Las fotos en blanco y negro, con tribunas donde no lucían camisetas y se imponía el saco y corbata, mientras que el campo de juego volvía indescifrable al pique de la pelota, forman parte de un grupo de postales dominantes en los primeros años de nuestro fútbol. Y si bien la historia entre Cuervos y Quemeros ya se escribía desde antes, hace 87 años se vieron las caras en un partido que además de aquellas escenas contó con la particularidad de ser el primero en la era profesional.

El fútbol argentino comenzaba a cambiar, dejando atrás el amateurismo y su espíritu de caballerosidad del sportmen, sepultando también el “marronismo” que lo precedió, para meterse de lleno en el ritmo que imponía la sociedad de los poderosos sobre los humildes. La diferencia era la pelota que marcaba los pasos de miles de corazones cada domingo.

La tercera y última ruptura futbolera en nuestro país llegó para evidenciar realidades y pensamientos distintos. La escisión y posterior creación de la Liga Argentina de Football tuvo 18 adhesiones: San Lorenzo y Huracán alzaron la mano y así los barrios de Boedo y Parque Patricios volvieron a cruzarse tras los años en ligas diferentes (Amateur y Argentina, respectivamente).

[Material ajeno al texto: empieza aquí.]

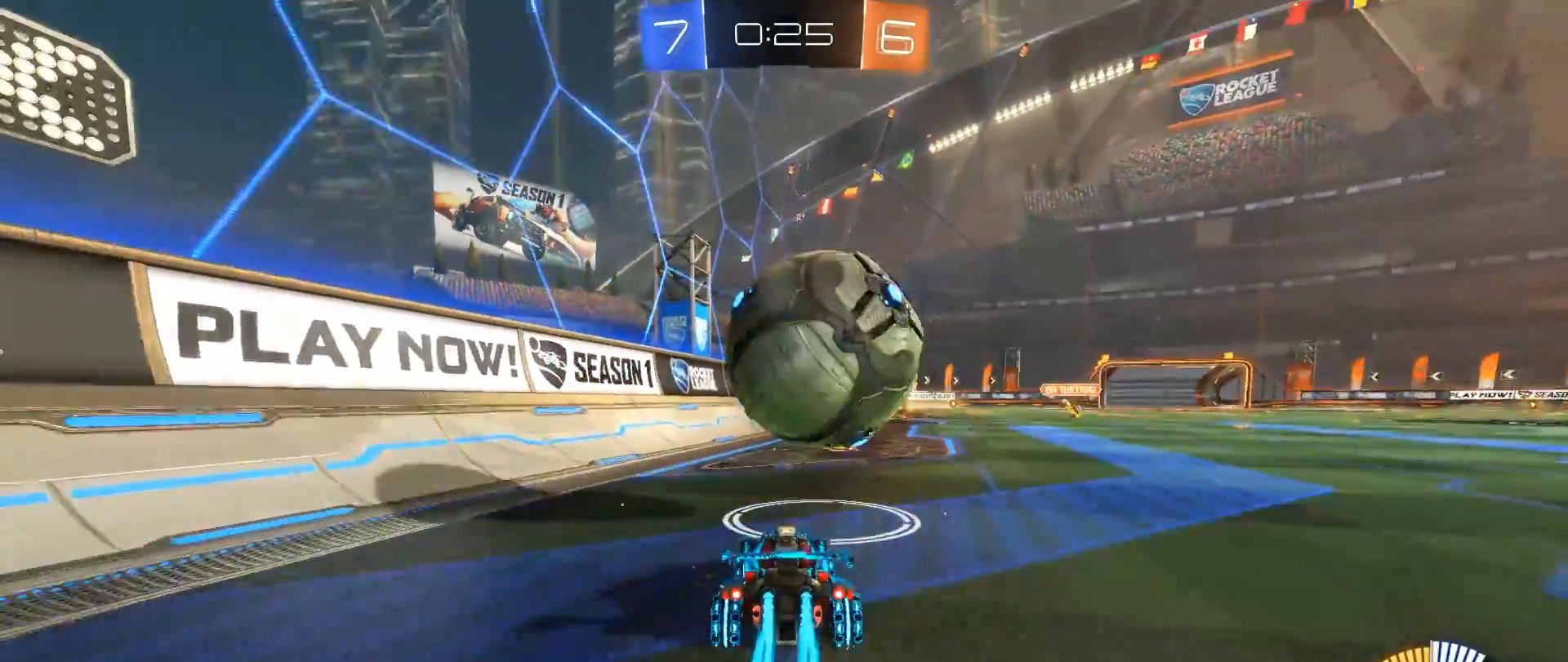
{"buttons": ["R2"], "left_stick": "right", "right_stick": "center", "events": [[117, "left_stick", "left"], [217, "left_stick", "center"], [283, "B", "up"], [500, "left_stick", "right"]]}
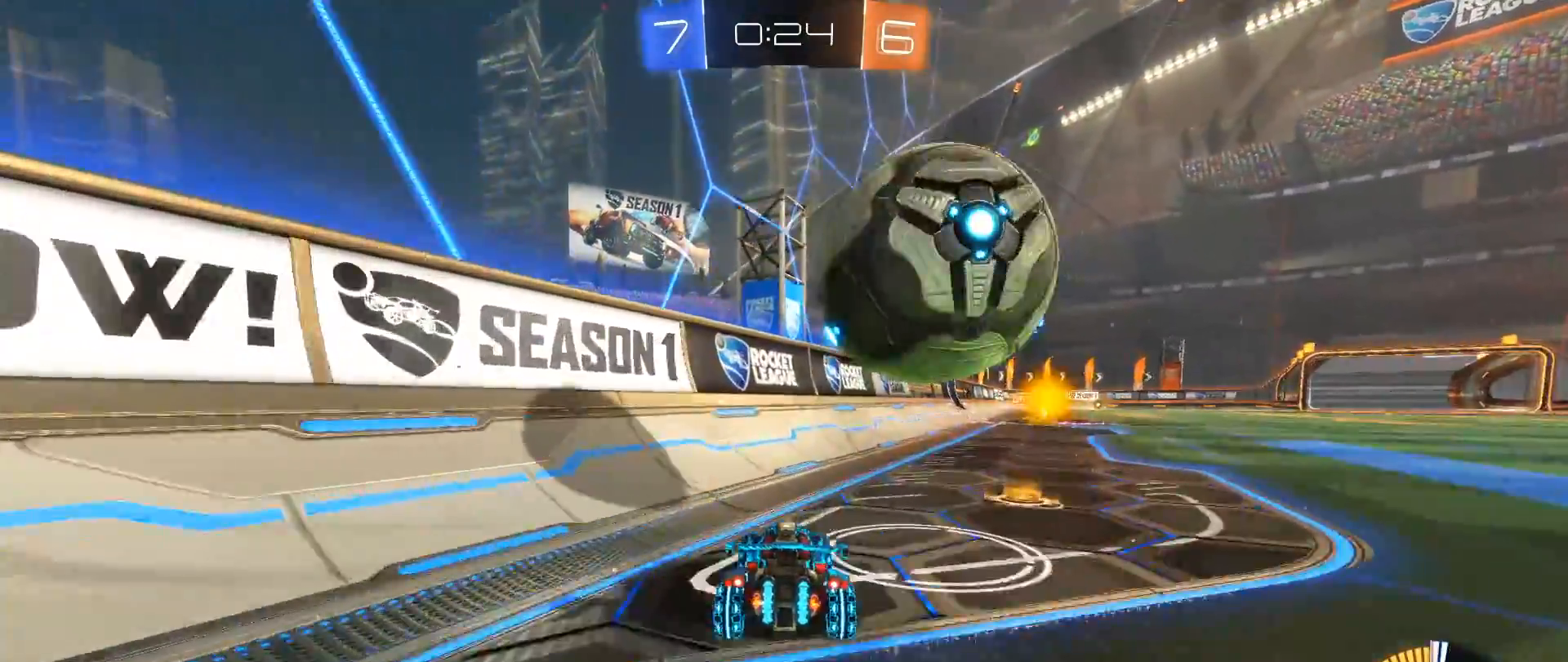
{"buttons": ["R2"], "left_stick": "center", "right_stick": "center", "events": [[267, "R2", "up"], [400, "R2", "down"], [467, "left_stick", "center"]]}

El primer cara a cara en la era profesional tuvo lugar el 19 de julio de 1931, en el Viejo Gasómetro de Avenida La Plata. Los noventa minutos de juego entregaron un triunfo del Ciclón, que comenzó a marcar la tendencia en el historial general. Las crónicas reflejan que el local se impuso por 3 a 0 con goles de Moyano (e/c), Corteci y Arrieta.

A 87 años de ese partido estos 22 jugadores saltaron al campo: Lema; Pacheco, Fossa; Corsetti, Rizzi, Castañares; Belloqui, Cortecci, García, Martin y Arrieta, para el Azulgrana; mientras que Molteni; Moyano, Alberti; Villar, Frederici, Ribes; Propato, Cordero, Masantonio, Chiessa y Onzari, lo hicieron para el Globo.

A simple vista los nombres de jerarquía se hacen reconocibles en uno y otro. En Boedo se recuerda el compromiso y entrega de José Fossa a lo largo de sus 15 años como defensor de los colores azulgranas. También supo ser importante el wing Arturo Arrieta, quien al igual que Fossa participó en cuatro títulos. Además, ambos figuran entre los diez jugadores con más presencias en el club.

Por su parte los goles 254 de Masantonio todavía se gritan en el barrio donde fue amo y señor del puesto de centrodelantero hasta 1954. Asimismo se recuerdan los centros de un Cesáreo Onzari consagrado por una carrera que tuvo mucho más que su gol olímpico durante el famoso cruce entre Argentina-Uruguay, en 1924.

Lo cierto es que aquel 19 de julio de 1931 marcó el cotejo inaugural de los 161 que se llevan disputados en Primera División, con 77 triunfos del Ciclón y 42 victorias para el Globo.

Las dos décadas que abarcan el período 1950-1970 marcaron 17 éxitos de San Lorenzo que rompieron cualquier paridad, aunque el Globo tiene la potestad de haber ganado los 5 duelos de la temporada 1976. No obstante la paridad se mantuvo en las últimas cuatro décadas donde el Ciclón sólo logró sacar cinco partidos de ventaja.

Y pensar que todo comenzó hace 87 años en una tarde del Viejo Gasómetro, con dos equipos, dos barrios y una única pasión por la pelota.